When the leaders of Perkins Eastman’s Mumbai studio came to New York in January to deliver a talk for the firm’s “Career Conversations” series, it was for many the first opportunity to get a glimpse of firm’s culture abroad. “People were really introduced to Chhavi and Supriya in that forum,” says PEople Culture Manager Emily Pierson-Brown, referring to Mumbai Managing Principal Supriya Thyagarajan and her second-in-command, Associate Principal Chhavi Lal. What’s so distinctive is that they’ve risen to the top levels of leadership in a country where the female labor force participation in architecture and engineering is just 11 percent, according to a KPMG in India study, and only 4 percent of women across the entire workforce hold senior roles.
Meanwhile in Shanghai, Managing Principal Ron Vitale is typically the face of Perkins Eastman’s presence across Asia, but he points to Associate Principal Mika Zhou, the co-studio leader there, as the highest-ranking woman in a studio where “most of our titled staff are women and our entire operations team are all women.” Though their numbers comport with statistics that show Chinese women have one of the highest labor participation rates globally, “their careers fizzle out” before they reach the executive ranks, according to a study by Spencer Stuart | Bain & Company, Inc.; only 19 percent of Chinese executives are women, lagging behind a 25 percent average in other countries such as the US, UK, and Australia.
These issues are part of a strong desire across the firm’s US studios to know more about their peers overseas, Pierson-Brown says. “Every single time I present about being the PEople Culture Manager, one of the first questions I get is, ‘are you going to the international studios?’ ” she says. “There’s a lot of curiosity.

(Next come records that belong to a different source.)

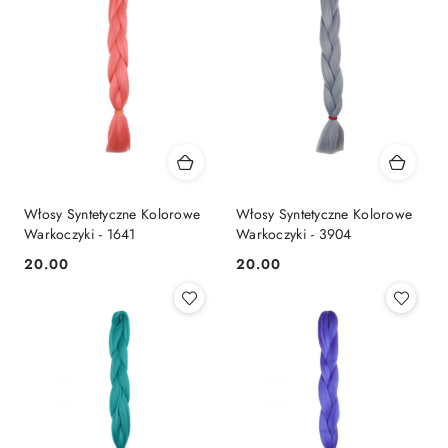
Włosy Syntetyczne Kolorowe
Włosy Syntetyczne Kolorowe
Warkoczyki - 1641
Warkoczyki - 3904
20.00
20.00
Cena:
Cena:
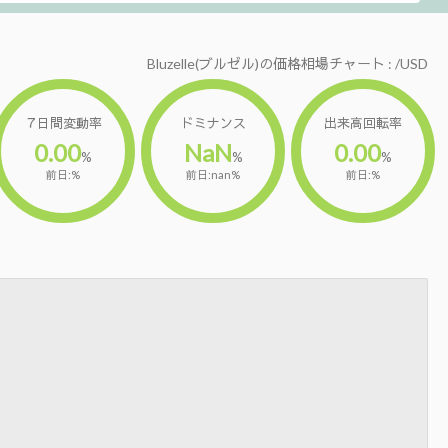
Bluzelle(ブルゼル)の価格相場チャート : /USD
７日間変動率
ドミナンス
出来高回転率
0.00
NaN
0.00
%
%
%
前日:%
前日:nan%
前日:%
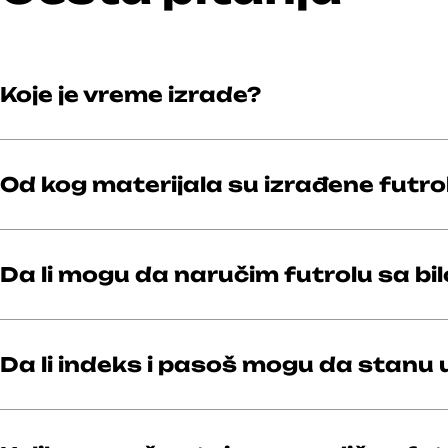
Koje je vreme izrade?
Od kog materijala su izrađene futro
Da li mogu da naručim futrolu sa bi
Da li indeks i pasoš mogu da stanu u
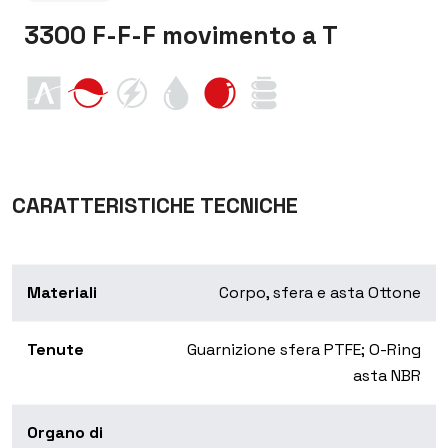
3300 F-F-F movimento a T
CARATTERISTICHE TECNICHE
Materiali
Corpo, sfera e asta Ottone
Tenute
Guarnizione sfera PTFE; O-Ring
asta NBR
Organo di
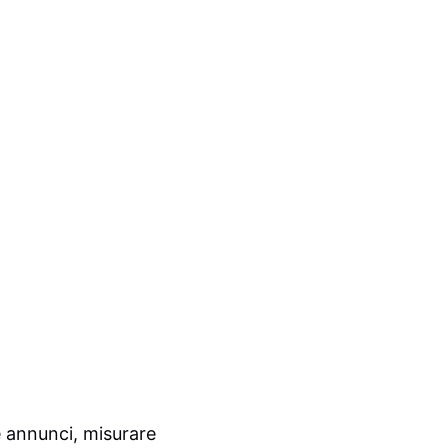
e annunci, misurare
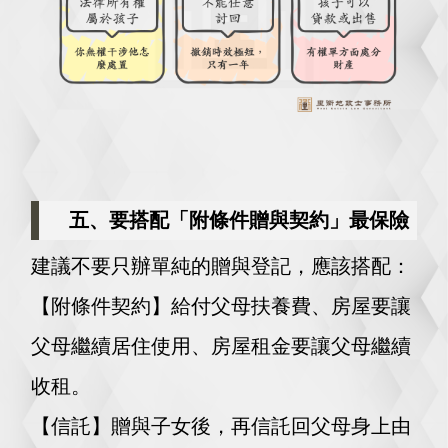
五、要搭配「附條件贈與契約」最保險
建議不要只辦單純的贈與登記，應該搭配：
【附條件契約】給付父母扶養費、房屋要讓
父母繼續居住使用、房屋租金要讓父母繼續
收租。
【信託】贈與子女後，再信託回父母身上由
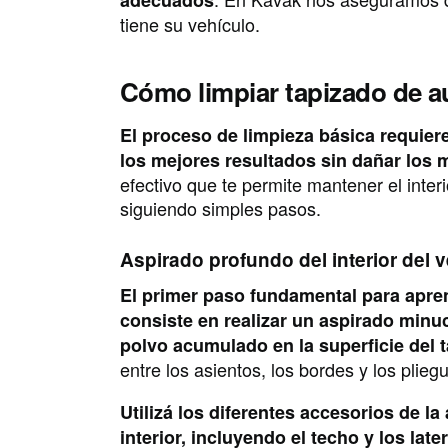
adecuados
tiene su vehículo.
Cómo limpiar tapizado de a
El proceso de limpieza básica requier
los mejores resultados sin dañar los 
efectivo que te permite mantener el inter
siguiendo simples pasos.
Aspirado profundo del interior del 
El primer paso fundamental para apren
consiste en realizar un aspirado minuc
polvo acumulado en la superficie del 
entre los asientos, los bordes y los pli
Utilizá los diferentes accesorios de la
interior, incluyendo el techo y los late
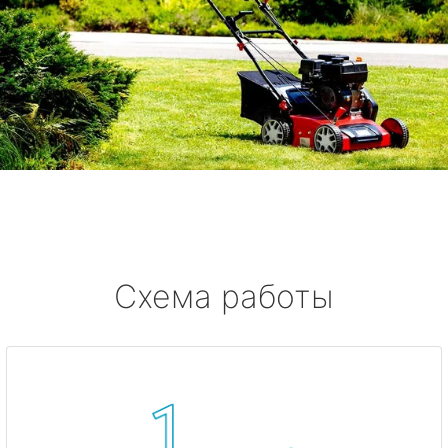
Схема работы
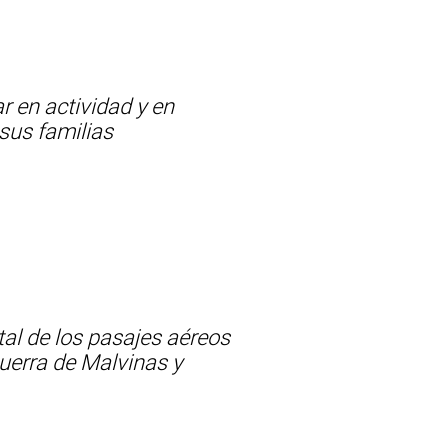
r en actividad y en
 sus familias
tal de los pasajes aéreos
guerra de Malvinas y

If you don’t work with people in those studios, you don’t get exposed to them, what’s going on there, or the projects they’re working on.”
Thyagarajan, Lal, and Zhou weighed in on how they’ve advanced into their positions, particularly in countries where societal expectations around women’s roles can be more restrictive than the barriers professional women face in the US. Though it’s common for women to work and have jobs in large Indian metropolitan areas like where she comes from, Thyagarajan says, “that doesn’t necessarily mean that working women have financial independence. Important financial decisions are still taken by men in the family. Child-rearing responsibilities still fall on the women.” As for work, she says, “there used to be a time when we had to bring in a senior male colleague to ensure that our ideas were heard by the client, but over time, we have learned that having confidence in your work and being persistent has helped us create a place for ourselves.”